Sonntag, 20. Oktober 2013

Zwei bis drei Mütter

Chuck Lorre gehört definitiv nicht zu der Sorte FernsehmacherInnen, die hier auf dem Blog abgefeiert oder auch nur ansatzweise positiv rezipiert werden. Das könnte sich nun ändern.

Der Co-Entwickler und Showrunner von Serien wie The Big Bang Theory oder Two and a Half Men (beide CBS) scheint gerade sein gesellschaftspolitisches Gewissen wiederzuentdecken und es lässt sich hier tatsächlich von einer Wiederentdeckung sprechen, bedenkt man, dass seine Karriere als Drehbuchautor bei der Working Class Sitcom Roseanne (ABC) durchaus vielversprechend begann. Diesen Herbst hat Lorre gemeinsam mit Eddie Gorodetsky und Gemma Baker eine Sitcom namens Mom (CBS) an den Start gebracht, in deren Zentrum drei Frauen und ihre prekären Existenzen stehen.

Oma Bonnie (Allison Janney) ist vormalige Betreiberin eines Meth Labors und Mutter Christy (Anna Faris) ist verzweifelte Kellnerin. Beide begegnen sich bevorzugt bei den Anonymen AlkoholikerInnen, wo sie sich gegenseitig die Schuld für ihre Anwesenheit und ihr verkorkstes Leben zuschieben. Der Weg für Tochter Violet (Sadie Calvano) scheint vorgezeichnet: Teenagerschwangerschaft und Drogenkarriere in dritter Generation - das befürchtet jedenfalls Christy.

Lorre selbst, der sich gerne via Schrifttafel direkt an sein Publikum wendet, formuliert für das Projekt einen politischen Anspruch: "Mom is more than just another sitcom. It represents our sincere attempt to dramatize, with humor, and within the limits of network TV, some very serious issues."

Ob es nach zwei kommerziell extrem erfolgreichen aber gesellschaftspolitisch anspruchslosen Cool Dudes Sitcoms zur einer Renaissance der gesellschaftskritischen Working Class Sitcom Made in USA kommt, wird sich wohl erst im Verlauf der ersten Staffel zeigen. Die Figurenkonstellation an sich ist vielversprechend - es wird bei Mom jedoch stärker als bei den anderen Lorre Sitcoms darauf ankommen, wohin sich die drei Hauptfiguren entwickeln.
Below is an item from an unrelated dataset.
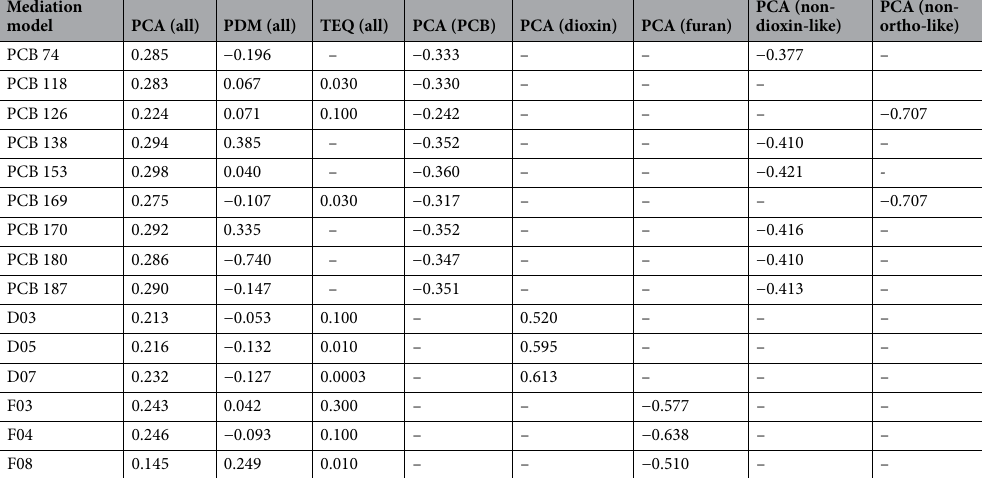
Table 4. Exposure score weights for different analytic models considered.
Schon in den ersten Folgen gibt es eine Tendenz dazu, dass Dinge, für die die Harpers (Charlie Sheen, Jon Cryer, Angus T. Jones) nur in Ausnahmefällen abgestraft wurden - konkret fallen mir Alkoholismus, Promiskuität, Drogenkonsum ein -, bei Mom von Anfang an als Probleme der drei Hauptfiguren markiert sind. Dass Geschlecht im Laufe der Serie die Figurenentwicklung insofern determiniert, als es zu einer moralischen Läuterung kommt, ist nicht auszuschließen. Eine moralische Läuterung, die den 2 1/2 Männern aus dem Nachbarstudio nie dauerhaft abverlangt wurde.

Zu einem gewissen Grad stellt sich die Frage, ob die Figuren genug hergeben, um eine ganze Staffel, geschweige denn mehrere davon, zu füllen. Das dachte ich mir allerdings auch bei The Big Bang Theory und Two and a Half Men[1]. Allerdings ist es wichtig hier zu Differenzieren. Denn im Unterschied zu den beiden oben genannten sind die Hauptfiguren bei Mom durchaus überzeugend gestaltet. Würde es sich um eine UK Sitcom handeln (sechs Folgen pro Staffel + halbwegs realistische Chancen, nach der ersten noch eine zweite Staffel vom Sender genehmigt zu bekommen und die Show damit abzuschließen) wäre der Einwand unbegründet. Aber ob es für eine epische amerikanische Sitcom reicht, scheint fraglich - zumal es frauenzentrierte Sitcoms auf dem männlich dominierten Humormarkt traditionell schwerer haben als ihre Pendants. Einen Chuck Lorre am Höhepunkt seiner Karriere als Zugpferd zu haben, kann eventuell hilfreich sein, wenn in einigen Wochen das traditionelle herbstliche Seriensterben anbricht.

Anmerkung:
[1] Two and a Half Men steht derzeit bei 11 Staffeln und 227 Folgen, The Big Bang Theory bei immerhin 7 Staffeln und 139 Folgen.